■ What needs to be done: Retype the tail of the data exactly, starting at the line containing "6,00 € par 1 l" and stopping at the last line.

■ Records for processing:
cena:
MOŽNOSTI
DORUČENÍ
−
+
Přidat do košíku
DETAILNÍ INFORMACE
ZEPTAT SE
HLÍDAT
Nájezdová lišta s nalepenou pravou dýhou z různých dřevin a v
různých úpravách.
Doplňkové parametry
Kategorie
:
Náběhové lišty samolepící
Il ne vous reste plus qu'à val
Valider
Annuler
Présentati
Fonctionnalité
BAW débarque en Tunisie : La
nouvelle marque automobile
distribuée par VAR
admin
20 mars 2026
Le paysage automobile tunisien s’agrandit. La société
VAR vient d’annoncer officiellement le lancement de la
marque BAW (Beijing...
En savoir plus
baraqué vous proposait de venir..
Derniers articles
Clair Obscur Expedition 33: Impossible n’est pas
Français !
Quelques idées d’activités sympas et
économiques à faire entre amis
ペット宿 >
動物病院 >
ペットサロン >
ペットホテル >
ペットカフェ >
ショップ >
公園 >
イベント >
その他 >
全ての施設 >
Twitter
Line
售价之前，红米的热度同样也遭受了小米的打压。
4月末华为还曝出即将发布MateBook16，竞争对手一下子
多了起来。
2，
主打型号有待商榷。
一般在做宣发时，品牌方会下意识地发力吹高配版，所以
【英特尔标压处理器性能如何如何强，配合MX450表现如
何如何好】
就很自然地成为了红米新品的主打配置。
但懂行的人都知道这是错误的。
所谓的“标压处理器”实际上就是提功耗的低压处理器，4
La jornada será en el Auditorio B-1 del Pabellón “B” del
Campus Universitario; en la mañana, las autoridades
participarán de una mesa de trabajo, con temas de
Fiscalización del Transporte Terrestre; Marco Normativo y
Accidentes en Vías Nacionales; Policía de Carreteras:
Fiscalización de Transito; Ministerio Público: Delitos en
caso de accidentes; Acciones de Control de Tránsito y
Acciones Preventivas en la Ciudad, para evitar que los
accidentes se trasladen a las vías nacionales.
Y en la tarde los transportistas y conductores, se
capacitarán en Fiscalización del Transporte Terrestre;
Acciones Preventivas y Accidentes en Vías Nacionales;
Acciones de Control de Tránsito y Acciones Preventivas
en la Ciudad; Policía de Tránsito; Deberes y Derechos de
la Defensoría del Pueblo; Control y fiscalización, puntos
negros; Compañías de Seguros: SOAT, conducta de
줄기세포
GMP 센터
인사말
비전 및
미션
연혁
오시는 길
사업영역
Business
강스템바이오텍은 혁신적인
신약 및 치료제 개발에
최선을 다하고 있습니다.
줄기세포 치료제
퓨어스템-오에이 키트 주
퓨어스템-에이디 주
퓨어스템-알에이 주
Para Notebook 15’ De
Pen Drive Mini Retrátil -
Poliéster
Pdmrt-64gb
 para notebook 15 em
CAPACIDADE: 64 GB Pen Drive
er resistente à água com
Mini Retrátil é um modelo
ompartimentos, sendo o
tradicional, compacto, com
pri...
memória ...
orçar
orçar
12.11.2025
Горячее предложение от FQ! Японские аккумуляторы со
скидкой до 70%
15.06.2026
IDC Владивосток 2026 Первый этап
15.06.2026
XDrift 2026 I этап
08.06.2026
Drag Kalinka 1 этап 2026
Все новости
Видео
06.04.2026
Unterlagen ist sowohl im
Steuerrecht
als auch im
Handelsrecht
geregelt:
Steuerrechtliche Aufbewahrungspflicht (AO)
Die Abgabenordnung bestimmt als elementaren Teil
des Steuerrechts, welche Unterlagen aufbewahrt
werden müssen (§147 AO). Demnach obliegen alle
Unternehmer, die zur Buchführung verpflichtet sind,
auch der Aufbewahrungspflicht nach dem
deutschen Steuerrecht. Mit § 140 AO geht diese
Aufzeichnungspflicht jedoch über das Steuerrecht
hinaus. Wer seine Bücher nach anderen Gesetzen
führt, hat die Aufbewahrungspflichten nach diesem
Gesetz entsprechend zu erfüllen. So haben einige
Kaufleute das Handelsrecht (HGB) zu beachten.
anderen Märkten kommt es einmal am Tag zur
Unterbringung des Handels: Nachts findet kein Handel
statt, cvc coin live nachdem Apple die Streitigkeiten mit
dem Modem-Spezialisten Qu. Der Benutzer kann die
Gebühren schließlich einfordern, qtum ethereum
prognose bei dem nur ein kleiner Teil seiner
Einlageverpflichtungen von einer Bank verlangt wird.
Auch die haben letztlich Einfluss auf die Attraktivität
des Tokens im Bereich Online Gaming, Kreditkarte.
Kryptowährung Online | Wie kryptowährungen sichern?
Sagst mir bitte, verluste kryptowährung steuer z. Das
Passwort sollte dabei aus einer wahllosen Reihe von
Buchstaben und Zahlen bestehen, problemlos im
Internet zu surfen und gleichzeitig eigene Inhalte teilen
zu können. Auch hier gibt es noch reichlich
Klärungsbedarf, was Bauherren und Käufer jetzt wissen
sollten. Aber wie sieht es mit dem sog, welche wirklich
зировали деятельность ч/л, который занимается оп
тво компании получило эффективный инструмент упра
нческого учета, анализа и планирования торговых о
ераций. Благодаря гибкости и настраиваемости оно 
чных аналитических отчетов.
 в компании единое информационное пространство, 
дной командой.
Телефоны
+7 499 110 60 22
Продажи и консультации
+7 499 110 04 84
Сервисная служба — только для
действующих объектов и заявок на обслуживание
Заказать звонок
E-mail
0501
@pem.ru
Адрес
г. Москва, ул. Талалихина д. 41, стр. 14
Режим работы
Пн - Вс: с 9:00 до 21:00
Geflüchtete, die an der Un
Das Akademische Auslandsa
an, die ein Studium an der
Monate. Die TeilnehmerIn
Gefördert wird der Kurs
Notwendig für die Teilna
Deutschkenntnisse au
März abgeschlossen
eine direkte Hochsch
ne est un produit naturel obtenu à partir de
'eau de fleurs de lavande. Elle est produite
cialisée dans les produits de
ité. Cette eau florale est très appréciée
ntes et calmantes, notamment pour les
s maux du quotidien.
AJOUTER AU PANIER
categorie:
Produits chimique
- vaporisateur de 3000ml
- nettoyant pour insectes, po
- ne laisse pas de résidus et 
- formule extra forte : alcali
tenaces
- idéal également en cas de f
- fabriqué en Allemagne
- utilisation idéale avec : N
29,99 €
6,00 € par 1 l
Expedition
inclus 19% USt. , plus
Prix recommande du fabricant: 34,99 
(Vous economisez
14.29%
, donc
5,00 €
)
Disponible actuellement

■ Answer space:
6,00 € par 1 l
Expedition
inclus 19% USt. , plus
Prix recommande du fabricant: 34,99 
(Vous economisez
14.29%
, donc
5,00 €
)
Disponible actuellement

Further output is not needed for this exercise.